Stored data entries
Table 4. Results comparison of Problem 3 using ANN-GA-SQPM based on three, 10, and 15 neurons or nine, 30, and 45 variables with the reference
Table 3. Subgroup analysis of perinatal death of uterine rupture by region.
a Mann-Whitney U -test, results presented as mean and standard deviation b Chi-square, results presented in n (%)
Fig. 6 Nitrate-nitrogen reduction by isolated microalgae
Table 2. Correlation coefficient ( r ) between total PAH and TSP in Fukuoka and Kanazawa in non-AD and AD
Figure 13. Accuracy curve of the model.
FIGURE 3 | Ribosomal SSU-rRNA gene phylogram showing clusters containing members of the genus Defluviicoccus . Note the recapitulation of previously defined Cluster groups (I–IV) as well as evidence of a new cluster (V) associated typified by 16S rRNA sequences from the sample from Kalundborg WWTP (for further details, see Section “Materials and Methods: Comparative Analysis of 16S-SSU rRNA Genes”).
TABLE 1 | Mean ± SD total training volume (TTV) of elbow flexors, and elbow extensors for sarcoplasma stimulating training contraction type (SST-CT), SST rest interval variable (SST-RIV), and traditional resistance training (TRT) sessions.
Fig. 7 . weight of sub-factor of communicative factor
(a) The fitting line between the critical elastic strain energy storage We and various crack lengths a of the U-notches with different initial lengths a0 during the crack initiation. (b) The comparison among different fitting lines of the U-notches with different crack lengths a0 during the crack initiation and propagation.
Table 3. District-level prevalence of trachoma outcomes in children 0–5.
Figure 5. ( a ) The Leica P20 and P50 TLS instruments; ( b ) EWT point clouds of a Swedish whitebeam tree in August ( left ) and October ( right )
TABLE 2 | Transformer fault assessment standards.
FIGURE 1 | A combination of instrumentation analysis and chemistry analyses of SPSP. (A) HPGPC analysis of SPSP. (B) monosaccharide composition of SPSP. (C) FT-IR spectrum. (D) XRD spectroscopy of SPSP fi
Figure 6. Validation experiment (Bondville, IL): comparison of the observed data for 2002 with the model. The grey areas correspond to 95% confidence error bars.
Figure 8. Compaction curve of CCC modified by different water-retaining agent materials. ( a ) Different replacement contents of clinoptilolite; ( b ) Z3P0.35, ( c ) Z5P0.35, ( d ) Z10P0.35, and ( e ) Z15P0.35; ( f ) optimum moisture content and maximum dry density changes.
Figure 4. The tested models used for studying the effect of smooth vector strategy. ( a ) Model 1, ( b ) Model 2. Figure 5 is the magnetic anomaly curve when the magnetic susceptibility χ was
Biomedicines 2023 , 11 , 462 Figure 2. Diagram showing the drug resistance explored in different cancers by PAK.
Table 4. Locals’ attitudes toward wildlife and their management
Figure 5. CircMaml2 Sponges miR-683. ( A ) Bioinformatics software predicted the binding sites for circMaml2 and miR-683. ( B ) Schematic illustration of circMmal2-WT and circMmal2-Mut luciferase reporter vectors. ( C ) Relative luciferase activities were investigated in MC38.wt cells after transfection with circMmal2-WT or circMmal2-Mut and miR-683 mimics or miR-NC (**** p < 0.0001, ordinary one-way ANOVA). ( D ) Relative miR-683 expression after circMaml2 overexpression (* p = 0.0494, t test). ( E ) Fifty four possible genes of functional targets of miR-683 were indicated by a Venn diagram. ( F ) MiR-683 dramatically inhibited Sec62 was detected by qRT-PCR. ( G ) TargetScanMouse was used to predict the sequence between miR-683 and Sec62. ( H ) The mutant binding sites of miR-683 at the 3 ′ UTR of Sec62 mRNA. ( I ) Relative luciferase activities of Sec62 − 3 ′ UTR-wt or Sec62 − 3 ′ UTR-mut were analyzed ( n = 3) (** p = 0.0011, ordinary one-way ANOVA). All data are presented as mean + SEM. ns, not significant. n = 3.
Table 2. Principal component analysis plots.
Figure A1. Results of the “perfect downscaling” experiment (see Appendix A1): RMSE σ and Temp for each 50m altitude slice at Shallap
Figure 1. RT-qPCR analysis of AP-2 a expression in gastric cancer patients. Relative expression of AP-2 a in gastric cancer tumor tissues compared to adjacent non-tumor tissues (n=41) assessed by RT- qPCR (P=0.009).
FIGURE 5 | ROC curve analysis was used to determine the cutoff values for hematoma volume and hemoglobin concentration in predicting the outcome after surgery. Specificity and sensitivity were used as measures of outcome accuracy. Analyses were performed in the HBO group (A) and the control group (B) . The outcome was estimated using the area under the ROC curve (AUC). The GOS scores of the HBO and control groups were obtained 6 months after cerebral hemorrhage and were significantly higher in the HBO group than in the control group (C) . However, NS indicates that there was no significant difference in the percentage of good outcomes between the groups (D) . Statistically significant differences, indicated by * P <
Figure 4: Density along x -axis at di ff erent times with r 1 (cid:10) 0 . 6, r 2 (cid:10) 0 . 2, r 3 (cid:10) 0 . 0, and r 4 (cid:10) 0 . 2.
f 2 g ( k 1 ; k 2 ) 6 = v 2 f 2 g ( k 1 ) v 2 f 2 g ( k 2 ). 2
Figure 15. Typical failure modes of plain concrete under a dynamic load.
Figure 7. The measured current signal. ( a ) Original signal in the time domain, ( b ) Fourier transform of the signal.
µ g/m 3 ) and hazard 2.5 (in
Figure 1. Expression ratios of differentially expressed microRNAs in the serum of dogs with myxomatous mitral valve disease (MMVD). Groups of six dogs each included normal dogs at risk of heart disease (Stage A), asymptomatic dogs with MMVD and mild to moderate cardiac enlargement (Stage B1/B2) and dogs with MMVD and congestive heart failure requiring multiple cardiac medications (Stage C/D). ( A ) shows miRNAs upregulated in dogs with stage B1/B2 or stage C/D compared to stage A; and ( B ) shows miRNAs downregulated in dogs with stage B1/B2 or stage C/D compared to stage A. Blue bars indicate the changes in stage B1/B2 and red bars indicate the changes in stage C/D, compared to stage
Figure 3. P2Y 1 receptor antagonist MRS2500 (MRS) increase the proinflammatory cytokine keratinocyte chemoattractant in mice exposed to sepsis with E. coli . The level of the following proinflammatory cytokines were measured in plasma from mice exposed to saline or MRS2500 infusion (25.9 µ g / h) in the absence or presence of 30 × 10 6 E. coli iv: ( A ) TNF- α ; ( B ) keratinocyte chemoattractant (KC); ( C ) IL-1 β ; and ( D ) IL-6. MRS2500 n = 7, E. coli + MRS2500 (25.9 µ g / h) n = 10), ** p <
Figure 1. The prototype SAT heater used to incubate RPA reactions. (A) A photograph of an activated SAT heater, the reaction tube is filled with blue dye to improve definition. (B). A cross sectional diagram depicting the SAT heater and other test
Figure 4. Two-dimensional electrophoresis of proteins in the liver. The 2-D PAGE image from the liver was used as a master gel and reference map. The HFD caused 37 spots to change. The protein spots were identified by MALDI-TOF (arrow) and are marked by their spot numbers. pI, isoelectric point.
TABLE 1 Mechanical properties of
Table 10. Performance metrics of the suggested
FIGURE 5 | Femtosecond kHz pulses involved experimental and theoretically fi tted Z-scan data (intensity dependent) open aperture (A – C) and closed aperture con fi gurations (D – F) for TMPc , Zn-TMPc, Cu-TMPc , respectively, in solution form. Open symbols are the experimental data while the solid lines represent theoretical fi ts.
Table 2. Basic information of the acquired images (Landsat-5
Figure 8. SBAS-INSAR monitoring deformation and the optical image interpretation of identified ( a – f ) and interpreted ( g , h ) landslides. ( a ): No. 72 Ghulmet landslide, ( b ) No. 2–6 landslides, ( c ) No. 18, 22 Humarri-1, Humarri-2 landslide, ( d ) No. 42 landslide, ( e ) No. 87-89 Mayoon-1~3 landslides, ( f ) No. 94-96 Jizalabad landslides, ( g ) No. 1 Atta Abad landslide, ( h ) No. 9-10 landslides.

## What the task asks
Copy out the lines above exactly, beginning at the one that contains "Table 3. Subgroup" and ending at the one that contains "Figure 13. Accuracy curve of the model.".

## Solution to the exercise
Table 3. Subgroup analysis of perinatal death of uterine rupture by region.
a Mann-Whitney U -test, results presented as mean and standard deviation b Chi-square, results presented in n (%)
Fig. 6 Nitrate-nitrogen reduction by isolated microalgae
Table 2. Correlation coefficient ( r ) between total PAH and TSP in Fukuoka and Kanazawa in non-AD and AD
Figure 13. Accuracy curve of the model.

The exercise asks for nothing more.